> _Work required_: Give the number of lines in the material below that include "exhibits", and write nothing else.

> _Exercise data_:

§ §

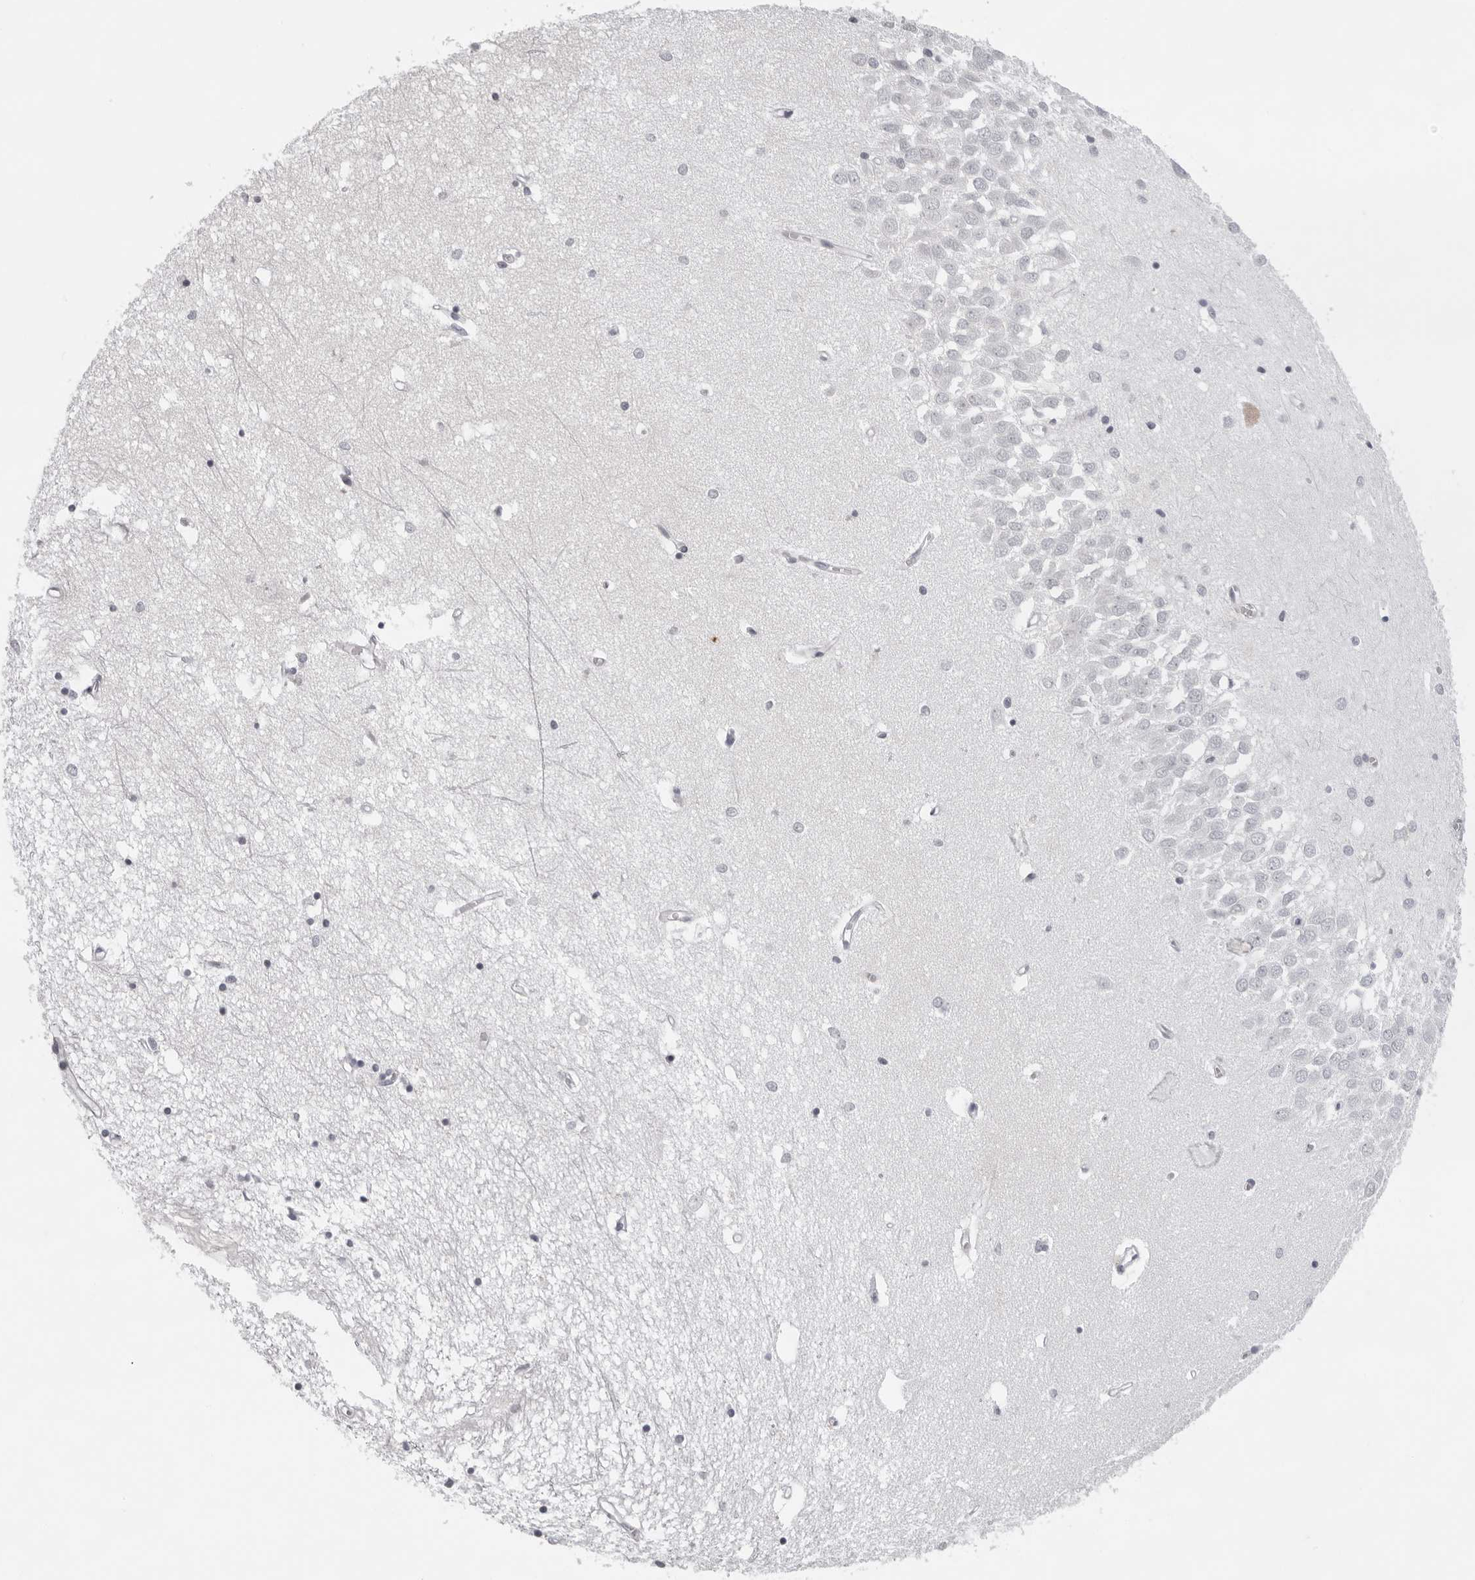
{"staining": {"intensity": "negative", "quantity": "none", "location": "none"}, "tissue": "hippocampus", "cell_type": "Glial cells", "image_type": "normal", "snomed": [{"axis": "morphology", "description": "Normal tissue, NOS"}, {"axis": "topography", "description": "Hippocampus"}], "caption": "The photomicrograph exhibits no significant positivity in glial cells of hippocampus.", "gene": "PIP4K2C", "patient": {"sex": "male", "age": 70}}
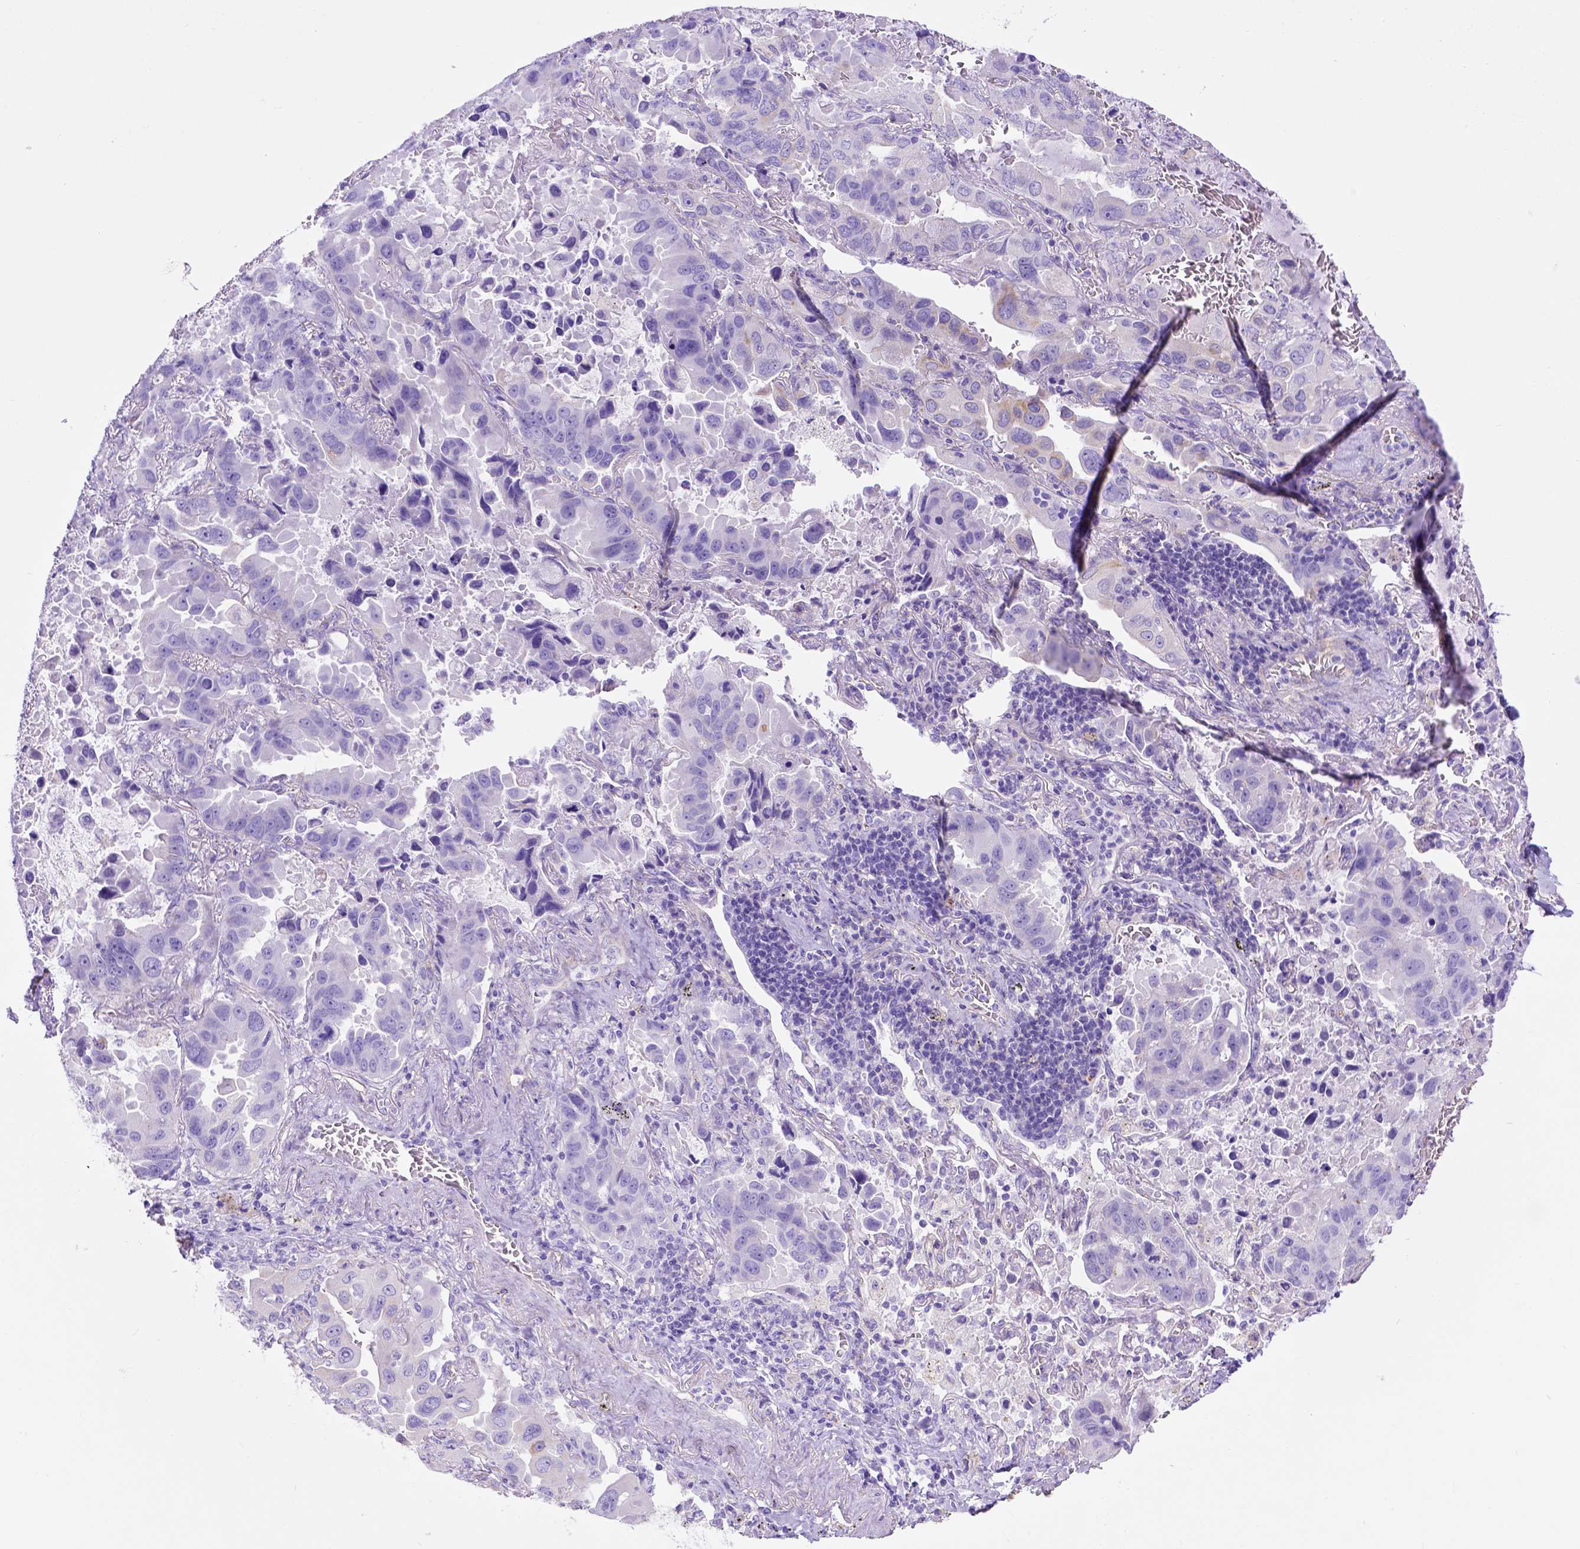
{"staining": {"intensity": "negative", "quantity": "none", "location": "none"}, "tissue": "lung cancer", "cell_type": "Tumor cells", "image_type": "cancer", "snomed": [{"axis": "morphology", "description": "Adenocarcinoma, NOS"}, {"axis": "topography", "description": "Lung"}], "caption": "IHC of lung cancer (adenocarcinoma) exhibits no staining in tumor cells.", "gene": "LRRC18", "patient": {"sex": "male", "age": 64}}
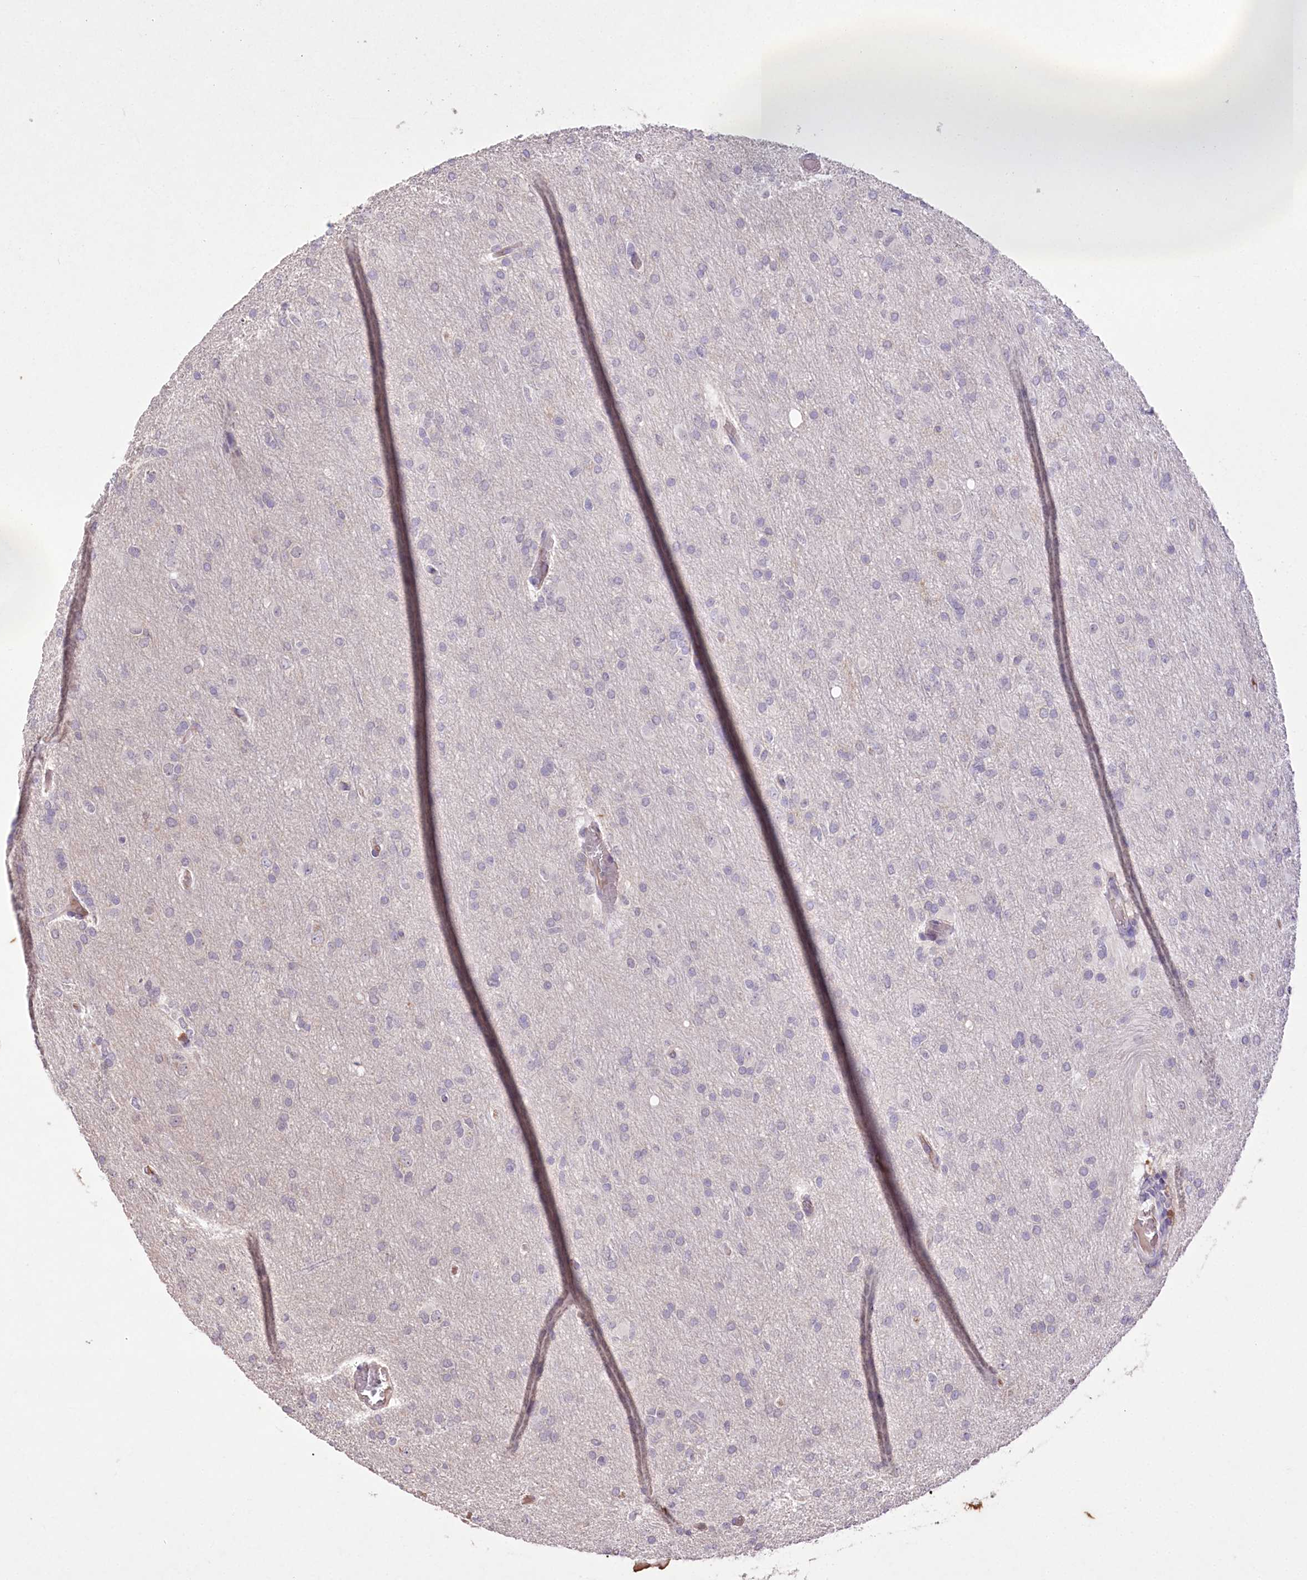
{"staining": {"intensity": "negative", "quantity": "none", "location": "none"}, "tissue": "glioma", "cell_type": "Tumor cells", "image_type": "cancer", "snomed": [{"axis": "morphology", "description": "Glioma, malignant, High grade"}, {"axis": "topography", "description": "Cerebral cortex"}], "caption": "Tumor cells show no significant positivity in glioma. (DAB (3,3'-diaminobenzidine) immunohistochemistry (IHC), high magnification).", "gene": "ENPP1", "patient": {"sex": "female", "age": 36}}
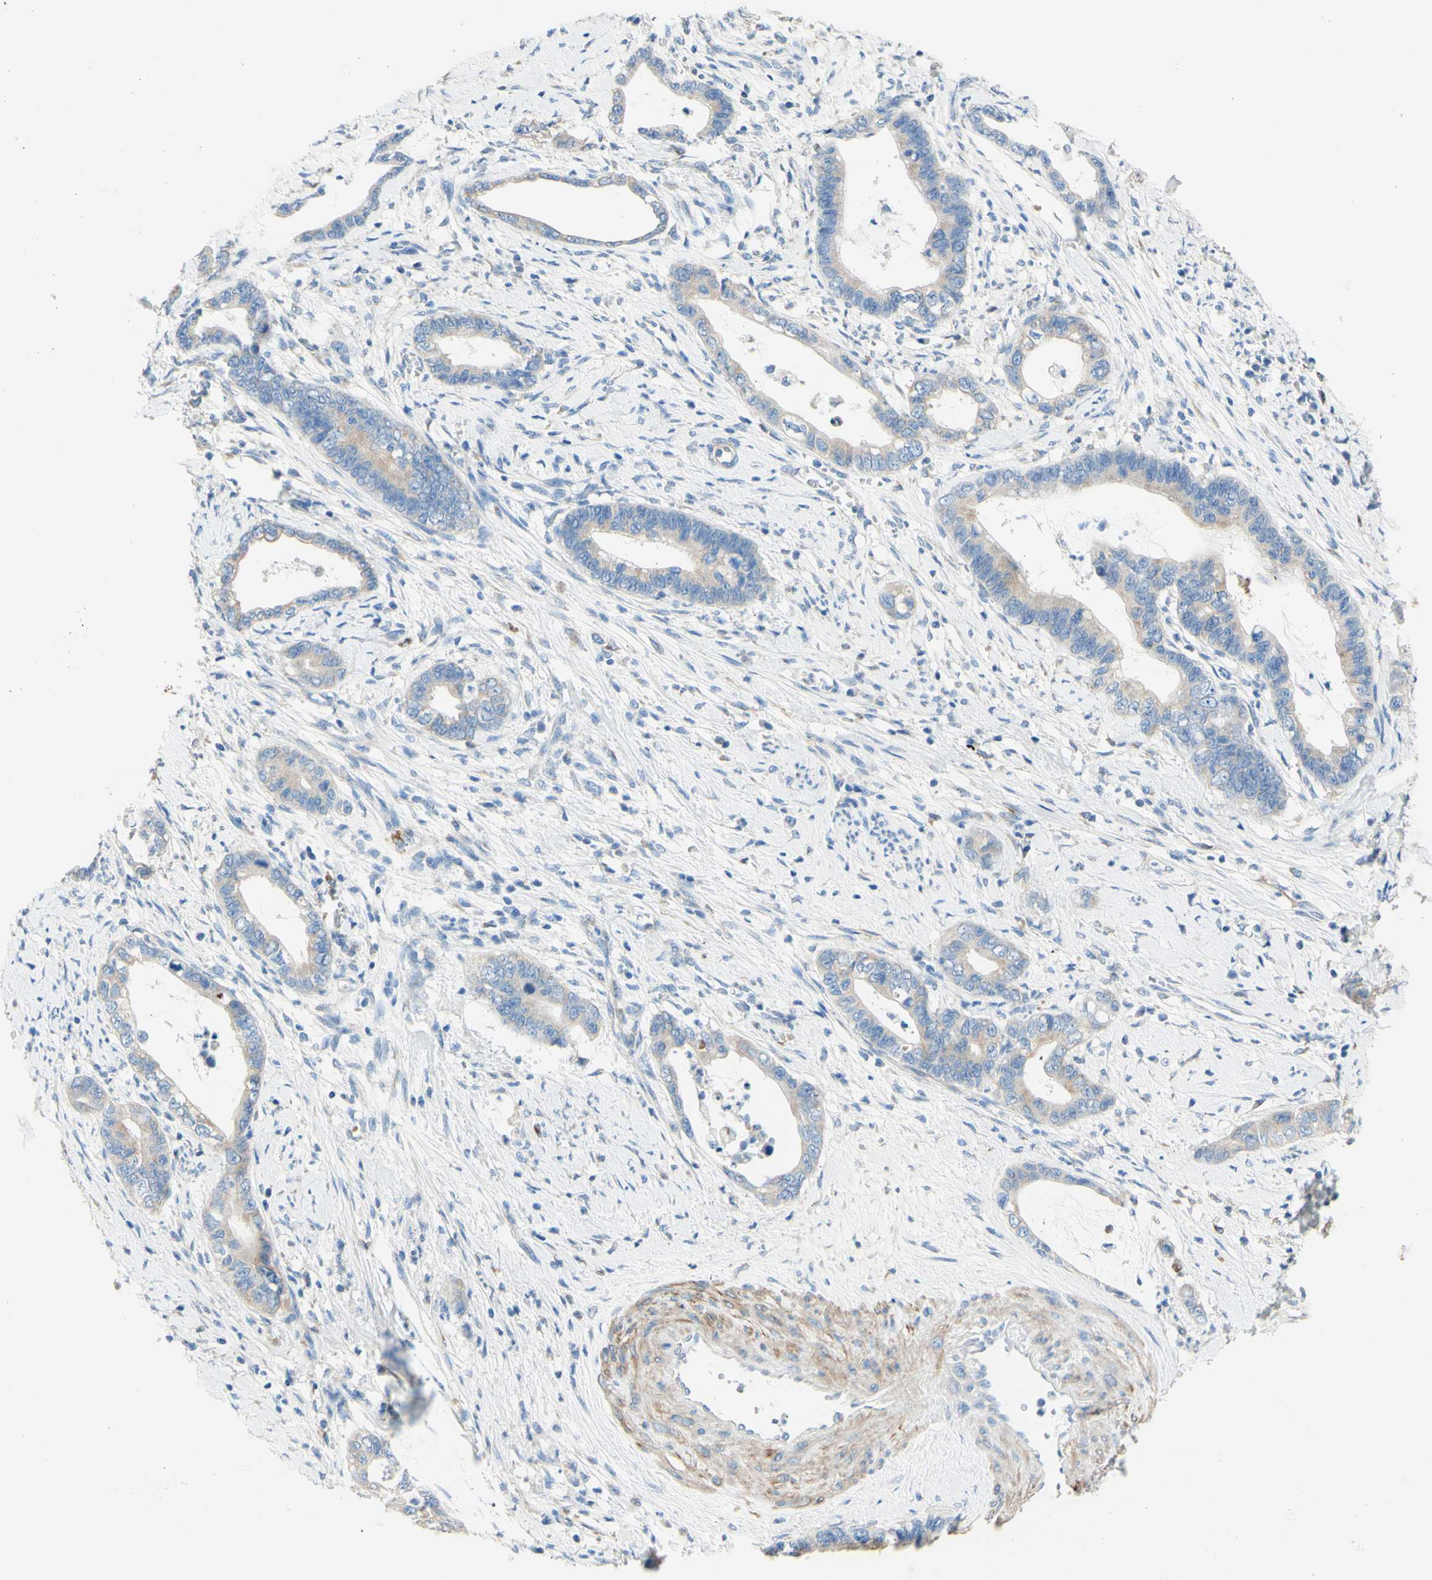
{"staining": {"intensity": "weak", "quantity": "<25%", "location": "cytoplasmic/membranous"}, "tissue": "cervical cancer", "cell_type": "Tumor cells", "image_type": "cancer", "snomed": [{"axis": "morphology", "description": "Adenocarcinoma, NOS"}, {"axis": "topography", "description": "Cervix"}], "caption": "IHC histopathology image of neoplastic tissue: cervical cancer (adenocarcinoma) stained with DAB (3,3'-diaminobenzidine) demonstrates no significant protein positivity in tumor cells. (Brightfield microscopy of DAB immunohistochemistry at high magnification).", "gene": "RETREG2", "patient": {"sex": "female", "age": 44}}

§ §

> _Your response_: 2